Electronics engineering source data
BEGIN
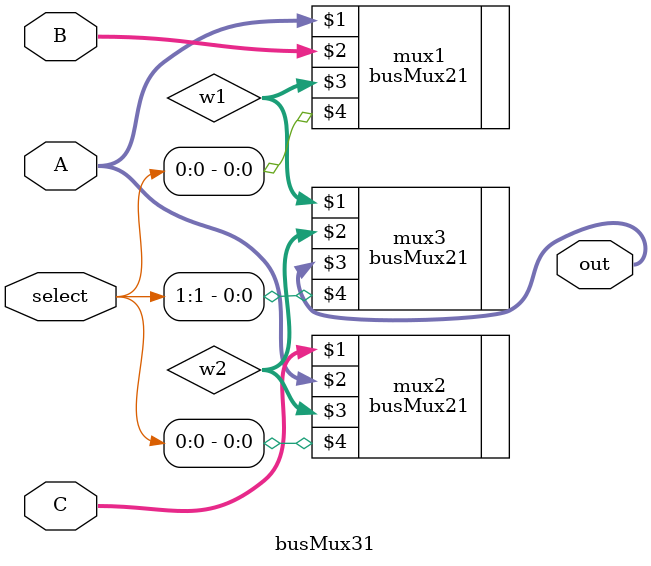
<source format=v>
`timescale 1 ps / 100 fs
module busMux31(A, B, C, out, select);
	input [31:0] A, B, C;
	input [1:0] select;
	output [31:0] out;
	wire[31:0] w1, w2;
	// if select = 00 choose A
	// if select = 01 choose B
	// if select = 10 choose C
	busMux21 mux1 (A, B, w1, select[0]);
	busMux21 mux2 (C, A, w2, select[0]);
	busMux21 mux3 (w1, w2, out, select[1]);
endmodule
	
</source>
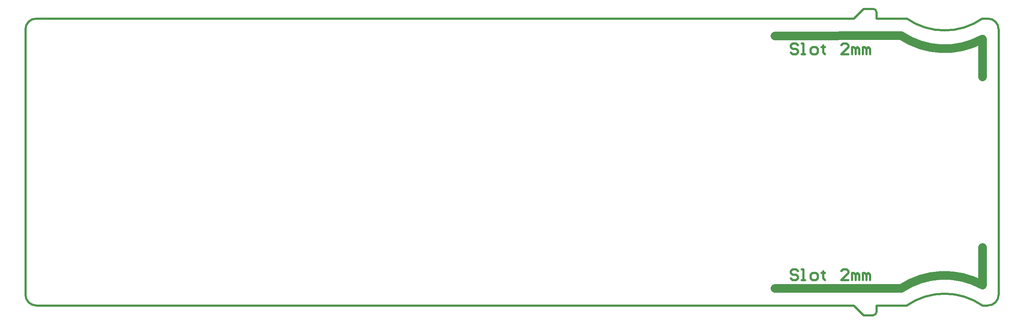
<source format=gbr>
%TF.GenerationSoftware,Altium Limited,Altium Designer,20.0.1 (14)*%
G04 Layer_Color=8388736*
%FSLAX25Y25*%
%MOIN*%
%TF.FileFunction,Other,BoardOutline*%
%TF.Part,Single*%
G01*
G75*
%TA.AperFunction,NonConductor*%
%ADD48C,0.02000*%
%ADD57C,0.07874*%
D48*
X784193Y51209D02*
G03*
X854193Y51209I35000J50182D01*
G01*
X854231Y-214828D02*
G03*
X784231Y-214828I-35000J-50182D01*
G01*
X869193Y41209D02*
G03*
X859193Y51209I-10000J0D01*
G01*
Y-214791D02*
G03*
X869193Y-204791I0J10000D01*
G01*
X-20807Y51209D02*
G03*
X-30807Y41209I0J-10000D01*
G01*
Y-204791D02*
G03*
X-20807Y-214791I10000J0D01*
G01*
X756193Y57209D02*
G03*
X753193Y60210I-3000J0D01*
G01*
Y-223791D02*
G03*
X756193Y-220791I0J3000D01*
G01*
X-20807Y51209D02*
X735193D01*
X-20807Y-214791D02*
X735231D01*
X735193Y51209D02*
X744193Y60210D01*
X735193Y-214791D02*
X744193Y-223791D01*
X854193Y51209D02*
X859193D01*
X854231Y-214828D02*
X859231D01*
X756193Y51209D02*
X784193D01*
X756193Y-214828D02*
X784231D01*
X744193Y60210D02*
X753193D01*
X744193Y-223791D02*
X753193D01*
X869193Y-204791D02*
Y41209D01*
X-30807Y-204791D02*
Y41209D01*
X756193Y51209D02*
Y57209D01*
Y-220791D02*
Y-214791D01*
X683665Y-183069D02*
X681998Y-181403D01*
X678666D01*
X677000Y-183069D01*
Y-184736D01*
X678666Y-186402D01*
X681998D01*
X683665Y-188068D01*
Y-189734D01*
X681998Y-191400D01*
X678666D01*
X677000Y-189734D01*
X686997Y-191400D02*
X690329D01*
X688663D01*
Y-181403D01*
X686997D01*
X696993Y-191400D02*
X700326D01*
X701992Y-189734D01*
Y-186402D01*
X700326Y-184736D01*
X696993D01*
X695327Y-186402D01*
Y-189734D01*
X696993Y-191400D01*
X706990Y-183069D02*
Y-184736D01*
X705324D01*
X708656D01*
X706990D01*
Y-189734D01*
X708656Y-191400D01*
X730316D02*
X723652D01*
X730316Y-184736D01*
Y-183069D01*
X728650Y-181403D01*
X725318D01*
X723652Y-183069D01*
X733648Y-191400D02*
Y-184736D01*
X735315D01*
X736981Y-186402D01*
Y-191400D01*
Y-186402D01*
X738647Y-184736D01*
X740313Y-186402D01*
Y-191400D01*
X743645D02*
Y-184736D01*
X745311D01*
X746977Y-186402D01*
Y-191400D01*
Y-186402D01*
X748643Y-184736D01*
X750310Y-186402D01*
Y-191400D01*
X683665Y26531D02*
X681998Y28197D01*
X678666D01*
X677000Y26531D01*
Y24864D01*
X678666Y23198D01*
X681998D01*
X683665Y21532D01*
Y19866D01*
X681998Y18200D01*
X678666D01*
X677000Y19866D01*
X686997Y18200D02*
X690329D01*
X688663D01*
Y28197D01*
X686997D01*
X696993Y18200D02*
X700326D01*
X701992Y19866D01*
Y23198D01*
X700326Y24864D01*
X696993D01*
X695327Y23198D01*
Y19866D01*
X696993Y18200D01*
X706990Y26531D02*
Y24864D01*
X705324D01*
X708656D01*
X706990D01*
Y19866D01*
X708656Y18200D01*
X730316D02*
X723652D01*
X730316Y24864D01*
Y26531D01*
X728650Y28197D01*
X725318D01*
X723652Y26531D01*
X733648Y18200D02*
Y24864D01*
X735315D01*
X736981Y23198D01*
Y18200D01*
Y23198D01*
X738647Y24864D01*
X740313Y23198D01*
Y18200D01*
X743645D02*
Y24864D01*
X745311D01*
X746977Y23198D01*
Y18200D01*
Y23198D01*
X748643Y24864D01*
X750310Y23198D01*
Y18200D01*
D57*
X779203Y35225D02*
G03*
X854193Y32209I39990J60540D01*
G01*
X854231Y-195828D02*
G03*
X779241Y-198843I-35000J-63556D01*
G01*
X662231Y-198828D02*
X779241Y-198843D01*
X662193Y35209D02*
X779203Y35225D01*
X854193Y-2791D02*
Y32209D01*
X854231Y-195828D02*
Y-160828D01*
%TF.MD5,975aca4f18cbbc869fc92a1465264449*%
M02*

</source>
END
### What is being asked
Pick out every line above that holds the word "select" and copy it.

### Completed task
module busMux31(A, B, C, out, select);
	input [1:0] select;
	// if select = 00 choose A
	// if select = 01 choose B
	// if select = 10 choose C
	busMux21 mux1 (A, B, w1, select[0]);
	busMux21 mux2 (C, A, w2, select[0]);
	busMux21 mux3 (w1, w2, out, select[1]);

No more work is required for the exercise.